The original Stacker product was a combination of a hardware card and software. Think of the hardware card as an accelerator for doing the comression/decompression.
The hardware was faster on the oldest machines, but on anything above a 286/12 (I had a 286/20 at the time), or almost any 386, it ran faster without the hardware card. And on every 486, the card was useless.
So, while you may want to "consider the source" of this news, this is only one factor to weigh. As time goes on, I'm sure we'll see more studies, benchmarks, etc.
Remember, there are 3 things that are inevitable in a programmers' life - death, taxes, and benchmarks.
Apparently, yes, and by a good margin.
There are several documents and articles out there which point out VT's problems and how Pacifica is quite dramatically better. Here's an excerpt from "AMD Pacifica turns the nested tables", part 3 of an informative series of articles:
This should allow an otherwise identical VMM to do more things in hardware and have lower overhead than VT. AMD appears to have used the added capability wisely, giving them a faster and as far as memory goes, more secure virtualisation platform."
So, it looks like AMD are ahead on hardware virtualization at the moment.
If I read it correctly, this is because Intel's VT actually requires a lot of software intervention, so it's not actually a very strong hardware solution at all.
"The question of whether machines can think is no more interesting than [] whether submarines can swim" - Dijkstra
Well OK. But it could also mean that VMWare doesn't know yet how to properly create a hardware virtualized vm.
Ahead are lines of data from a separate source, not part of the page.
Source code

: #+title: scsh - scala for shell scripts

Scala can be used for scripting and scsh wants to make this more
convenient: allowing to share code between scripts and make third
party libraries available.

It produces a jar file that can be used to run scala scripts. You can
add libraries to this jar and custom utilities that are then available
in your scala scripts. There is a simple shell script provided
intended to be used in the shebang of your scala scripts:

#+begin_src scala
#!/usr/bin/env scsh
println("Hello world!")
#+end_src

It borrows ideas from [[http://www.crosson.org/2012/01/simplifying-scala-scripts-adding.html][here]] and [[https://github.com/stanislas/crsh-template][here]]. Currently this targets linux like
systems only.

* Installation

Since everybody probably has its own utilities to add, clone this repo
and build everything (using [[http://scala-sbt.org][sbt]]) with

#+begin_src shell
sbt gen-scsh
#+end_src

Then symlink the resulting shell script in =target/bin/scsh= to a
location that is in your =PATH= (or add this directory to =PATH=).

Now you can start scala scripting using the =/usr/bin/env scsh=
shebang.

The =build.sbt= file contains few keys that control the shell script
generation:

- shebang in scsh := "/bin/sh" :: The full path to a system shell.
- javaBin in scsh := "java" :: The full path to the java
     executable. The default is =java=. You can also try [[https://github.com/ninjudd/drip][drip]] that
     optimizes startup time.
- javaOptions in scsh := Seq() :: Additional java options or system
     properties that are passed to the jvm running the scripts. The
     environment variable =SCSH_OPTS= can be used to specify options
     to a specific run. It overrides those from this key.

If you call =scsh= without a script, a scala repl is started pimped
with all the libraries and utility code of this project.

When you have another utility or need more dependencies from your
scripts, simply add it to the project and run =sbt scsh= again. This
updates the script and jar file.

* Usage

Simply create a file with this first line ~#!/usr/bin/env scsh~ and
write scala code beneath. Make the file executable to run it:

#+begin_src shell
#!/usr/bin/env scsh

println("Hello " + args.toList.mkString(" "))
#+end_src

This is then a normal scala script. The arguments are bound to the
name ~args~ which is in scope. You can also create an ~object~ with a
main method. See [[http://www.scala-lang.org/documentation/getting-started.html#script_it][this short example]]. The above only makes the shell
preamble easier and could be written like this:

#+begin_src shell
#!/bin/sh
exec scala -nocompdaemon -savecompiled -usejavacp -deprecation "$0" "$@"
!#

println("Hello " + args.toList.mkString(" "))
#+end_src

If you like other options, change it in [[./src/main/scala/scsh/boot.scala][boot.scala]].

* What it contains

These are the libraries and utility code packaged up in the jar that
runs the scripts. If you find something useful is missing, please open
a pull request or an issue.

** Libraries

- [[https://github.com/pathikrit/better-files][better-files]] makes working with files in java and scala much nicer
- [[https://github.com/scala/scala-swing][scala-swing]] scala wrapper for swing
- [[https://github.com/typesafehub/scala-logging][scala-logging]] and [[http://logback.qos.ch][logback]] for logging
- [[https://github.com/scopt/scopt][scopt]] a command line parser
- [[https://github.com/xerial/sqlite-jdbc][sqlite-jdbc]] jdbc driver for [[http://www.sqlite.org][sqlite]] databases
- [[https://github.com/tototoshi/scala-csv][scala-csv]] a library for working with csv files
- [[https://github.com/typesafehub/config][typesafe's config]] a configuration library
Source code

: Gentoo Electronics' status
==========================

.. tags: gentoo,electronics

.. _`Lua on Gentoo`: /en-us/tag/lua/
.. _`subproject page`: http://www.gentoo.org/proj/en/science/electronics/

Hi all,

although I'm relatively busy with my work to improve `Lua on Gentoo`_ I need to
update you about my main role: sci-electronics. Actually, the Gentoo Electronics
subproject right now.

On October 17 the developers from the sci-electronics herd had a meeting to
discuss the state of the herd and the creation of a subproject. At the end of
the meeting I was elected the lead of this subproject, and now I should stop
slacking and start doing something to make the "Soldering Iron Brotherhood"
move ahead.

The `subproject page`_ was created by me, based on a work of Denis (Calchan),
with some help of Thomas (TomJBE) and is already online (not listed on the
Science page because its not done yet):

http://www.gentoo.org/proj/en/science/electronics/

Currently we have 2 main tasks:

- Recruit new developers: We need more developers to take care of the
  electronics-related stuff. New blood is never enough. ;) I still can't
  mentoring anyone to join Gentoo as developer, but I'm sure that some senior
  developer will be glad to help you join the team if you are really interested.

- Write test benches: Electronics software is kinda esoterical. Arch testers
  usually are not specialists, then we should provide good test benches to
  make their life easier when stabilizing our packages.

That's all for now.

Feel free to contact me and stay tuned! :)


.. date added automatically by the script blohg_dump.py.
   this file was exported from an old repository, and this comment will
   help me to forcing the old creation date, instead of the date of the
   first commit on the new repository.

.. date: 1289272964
Parallels on OS X switches between software and hardware virtualization and using hardware virtualization its about 97% the speed all around of native hardware (consider that virtualization on current Yonah CPUs is equal to one core only). Software virt on Parallels is much slower - on par with running Windows Virtual PC on the same box using Windows XP (not Mac Virtual PC).
I designed one of the x86 h/w virtualization offerings. It's obvious that outside of device emulation, the biggest overhead of virtualization is the s/w emulation of what amounts to two levels of address translation (especially hairy in multiprocesor systems due to the brain-dead x86 page table semantics that do not require explicit invalidation). So clearly you want nested-paging support in h/w. However, that support is a little more complex than a few microcode changes to trap selected privileged instructions --- and due to schedule pressures, it didn't make it into the current release. Once that's in, expect h/w virtualization to speed up significantly.
Note that this doesn't make all the other stuff in VT/SVM useless; there are lots of places on the x86 where pure s/w virtualization has to go to great lengths of complexity just to get things correct. As a simple example: there's no way on "old" x86 h/w to save & restore segment descriptors (which you need to do on world switch) --- all you get is the selector, and if the guest O/S has overwritten the in-memory copy, you're out of luck. "Fixable" in s/w (obviously; VMWare does it), but just plain grody. So a major advantage of SVM/VT is that it becomes a lot *easier* to write a VMM (opening up the market to more players; this is starting to show in the Macintosh market) --- eventually, it should become faster, too.
On a separate note, over the next years, expect h/w assistance for dealing the device emulation (and not just from the CPU vendors).
So in what way is it different for VMWare? It also is free! And in addition lets you run unmodified kernels.